> [EXERCISE INSTRUCTIONS]:
Reproduce the text of each of the following rows word for word, line by line. Leave the pictures out.

> [DATA SECTION]:
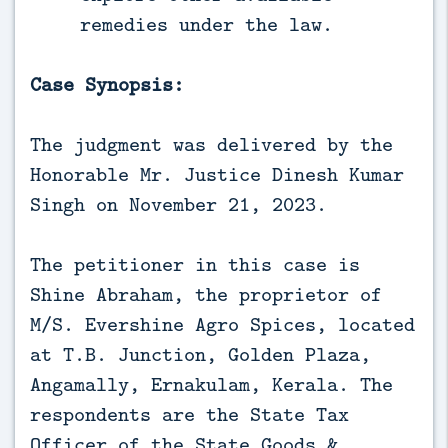
remedies under the law.
Case Synopsis:
The judgment was delivered by the
Honorable Mr. Justice Dinesh Kumar
Singh on November 21, 2023.
The petitioner in this case is
Shine Abraham, the proprietor of
M/S. Evershine Agro Spices, located
at T.B. Junction, Golden Plaza,
Angamally, Ernakulam, Kerala. The
respondents are the State Tax
Officer of the State Goods &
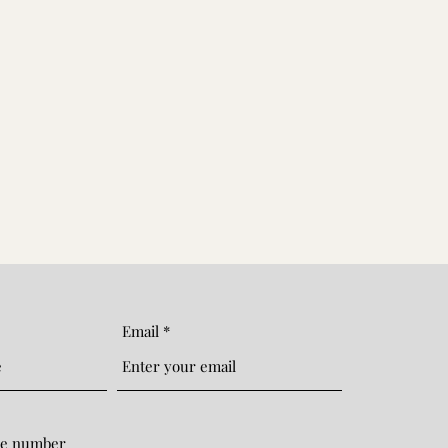
Email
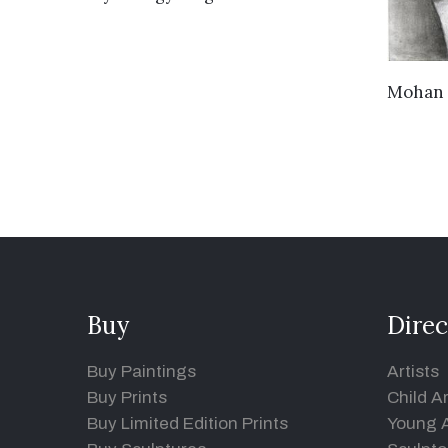
Mohan 
Buy
Direc
Buy Paintings
Artists
Buy Prints
Child Ar
Buy Limited Edition Prints
Young A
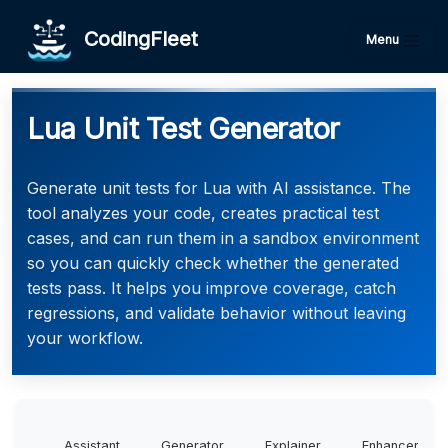
CodingFleet
Menu
Lua Unit Test Generator
Generate unit tests for Lua with AI assistance. The
tool analyzes your code, creates practical test
cases, and can run them in a sandbox environment
so you can quickly check whether the generated
tests pass. It helps you improve coverage, catch
regressions, and validate behavior without leaving
your workflow.
Assistant
Generator
Explainer
Enhancer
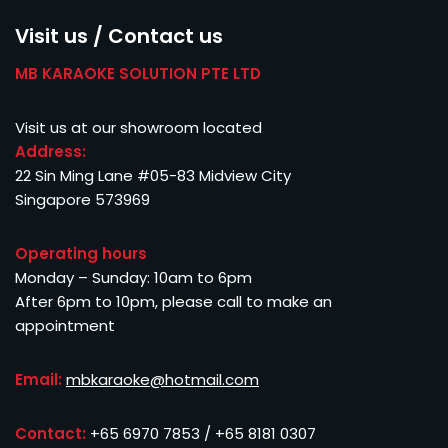
Visit us / Contact us
MB KARAOKE SOLUTION PTE LTD
Visit us at our showroom located
Address:
22 Sin Ming Lane #05-83 Midview City
Singapore 573969
Operating hours
Monday – Sunday: 10am to 6pm
After 6pm to 10pm, please call to make an
appointment
Email:
mbkaraoke@hotmail.com
Contact:
+65 6970 7853 / +65 8181 0307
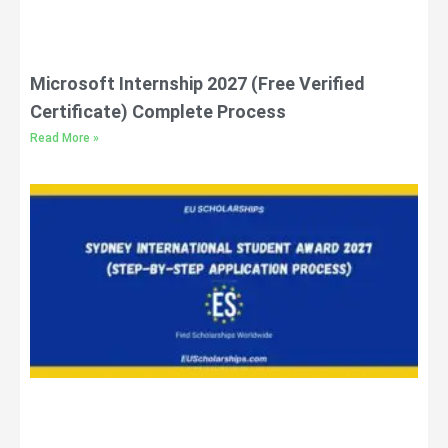
Microsoft Internship 2027 (Free Verified
Certificate) Complete Process
Read More »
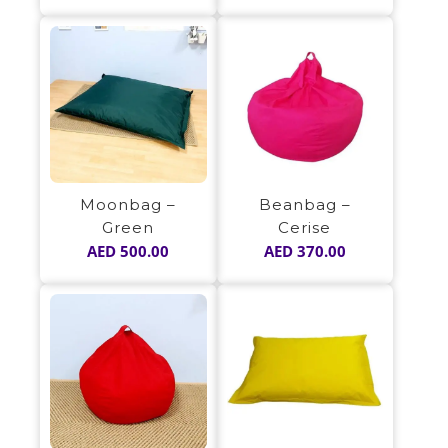
Moonbag –
Beanbag –
Green
Cerise
AED
500.00
AED
370.00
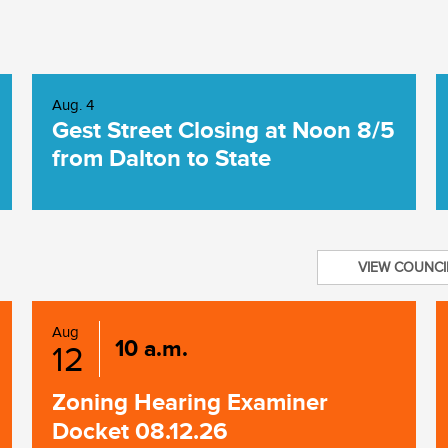
Aug. 4
Gest Street Closing at Noon 8/5
from Dalton to State
VIEW COUNCI
Aug
10 a.m.
12
Zoning Hearing Examiner
Docket 08.12.26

> [WRITTEN REPLY]:
remedies under the law.
Case Synopsis:
The judgment was delivered by the
Honorable Mr. Justice Dinesh Kumar
Singh on November 21, 2023.
The petitioner in this case is
Shine Abraham, the proprietor of
M/S. Evershine Agro Spices, located
at T.B. Junction, Golden Plaza,
Angamally, Ernakulam, Kerala. The
respondents are the State Tax
Officer of the State Goods &
Email
Mohan 
Buy
Direc
Buy Paintings
Artists
Buy Prints
Child Ar
Buy Limited Edition Prints
Young A
CodingFleet
Menu
Lua Unit Test Generator
Generate unit tests for Lua with AI assistance. The
tool analyzes your code, creates practical test
cases, and can run them in a sandbox environment
so you can quickly check whether the generated
tests pass. It helps you improve coverage, catch
regressions, and validate behavior without leaving
your workflow.
Assistant
Generator
Explainer
Enhancer
Visit us / Contact us
MB KARAOKE SOLUTION PTE LTD
Visit us at our showroom located
Address:
22 Sin Ming Lane #05-83 Midview City
Singapore 573969
Operating hours
Monday – Sunday: 10am to 6pm
After 6pm to 10pm, please call to make an
appointment
Email:
mbkaraoke@hotmail.com
Contact:
+65 6970 7853 / +65 8181 0307
Microsoft Internship 2027 (Free Verified
Certificate) Complete Process
Read More »
Moonbag –
Beanbag –
Green
Cerise
AED
500.00
AED
370.00
Aug. 4
Gest Street Closing at Noon 8/5
from Dalton to State
VIEW COUNCI
Aug
10 a.m.
12
Zoning Hearing Examiner
Docket 08.12.26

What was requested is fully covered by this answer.